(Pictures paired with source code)

══════════════════════════════

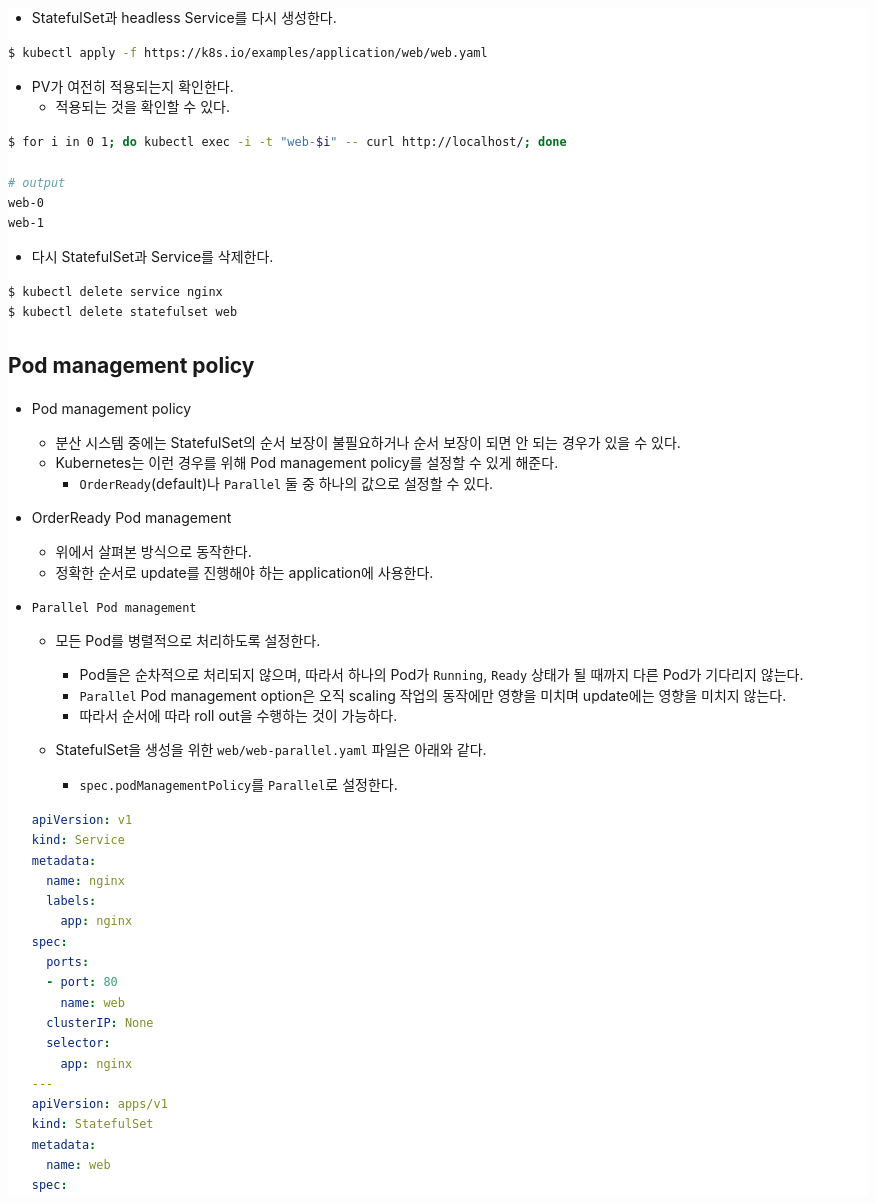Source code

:   - StatefulSet과 headless Service를 다시 생성한다.

  ```bash
  $ kubectl apply -f https://k8s.io/examples/application/web/web.yaml
  ```

  - PV가 여전히 적용되는지 확인한다.
    - 적용되는 것을 확인할 수 있다.

  ```bash
  $ for i in 0 1; do kubectl exec -i -t "web-$i" -- curl http://localhost/; done
  
  # output
  web-0
  web-1
  ```

  - 다시 StatefulSet과 Service를 삭제한다.

  ```bash
  $ kubectl delete service nginx
  $ kubectl delete statefulset web
  ```





## Pod management policy

- Pod management policy
  - 분산 시스템 중에는 StatefulSet의 순서 보장이 불필요하거나 순서 보장이 되면 안 되는 경우가 있을 수 있다.
  - Kubernetes는 이런 경우를 위해 Pod management policy를 설정할 수 있게 해준다.
    - `OrderReady`(default)나 `Parallel` 둘 중 하나의 값으로 설정할 수 있다.



- OrderReady Pod management
  - 위에서 살펴본 방식으로 동작한다.
  - 정확한 순서로 update를 진행해야 하는 application에 사용한다.



- `Parallel Pod management`

  - 모든 Pod를 병렬적으로 처리하도록 설정한다.
    - Pod들은 순차적으로 처리되지 않으며, 따라서 하나의 Pod가 `Running`, `Ready` 상태가 될 때까지 다른 Pod가 기다리지 않는다.
    - `Parallel` Pod management option은 오직 scaling 작업의 동작에만 영향을 미치며 update에는 영향을 미치지 않는다.
    - 따라서 순서에 따라 roll out을 수행하는 것이 가능하다.

  - StatefulSet을 생성을 위한 `web/web-parallel.yaml` 파일은 아래와 같다.
    - `spec.podManagementPolicy`를 `Parallel`로 설정한다.

  ```yaml
  apiVersion: v1
  kind: Service
  metadata:
    name: nginx
    labels:
      app: nginx
  spec:
    ports:
    - port: 80
      name: web
    clusterIP: None
    selector:
      app: nginx
  ---
  apiVersion: apps/v1
  kind: StatefulSet
  metadata:
    name: web
  spec:
  ```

══════════════════════════════

Task statement -> Exclude all images and retype the data precisely.

Answer space ->
Source code

:   - StatefulSet과 headless Service를 다시 생성한다.

  ```bash
  $ kubectl apply -f https://k8s.io/examples/application/web/web.yaml
  ```

  - PV가 여전히 적용되는지 확인한다.
    - 적용되는 것을 확인할 수 있다.

  ```bash
  $ for i in 0 1; do kubectl exec -i -t "web-$i" -- curl http://localhost/; done
  
  # output
  web-0
  web-1
  ```

  - 다시 StatefulSet과 Service를 삭제한다.

  ```bash
  $ kubectl delete service nginx
  $ kubectl delete statefulset web
  ```





## Pod management policy

- Pod management policy
  - 분산 시스템 중에는 StatefulSet의 순서 보장이 불필요하거나 순서 보장이 되면 안 되는 경우가 있을 수 있다.
  - Kubernetes는 이런 경우를 위해 Pod management policy를 설정할 수 있게 해준다.
    - `OrderReady`(default)나 `Parallel` 둘 중 하나의 값으로 설정할 수 있다.



- OrderReady Pod management
  - 위에서 살펴본 방식으로 동작한다.
  - 정확한 순서로 update를 진행해야 하는 application에 사용한다.



- `Parallel Pod management`

  - 모든 Pod를 병렬적으로 처리하도록 설정한다.
    - Pod들은 순차적으로 처리되지 않으며, 따라서 하나의 Pod가 `Running`, `Ready` 상태가 될 때까지 다른 Pod가 기다리지 않는다.
    - `Parallel` Pod management option은 오직 scaling 작업의 동작에만 영향을 미치며 update에는 영향을 미치지 않는다.
    - 따라서 순서에 따라 roll out을 수행하는 것이 가능하다.

  - StatefulSet을 생성을 위한 `web/web-parallel.yaml` 파일은 아래와 같다.
    - `spec.podManagementPolicy`를 `Parallel`로 설정한다.

  ```yaml
  apiVersion: v1
  kind: Service
  metadata:
    name: nginx
    labels:
      app: nginx
  spec:
    ports:
    - port: 80
      name: web
    clusterIP: None
    selector:
      app: nginx
  ---
  apiVersion: apps/v1
  kind: StatefulSet
  metadata:
    name: web
  spec:
  ```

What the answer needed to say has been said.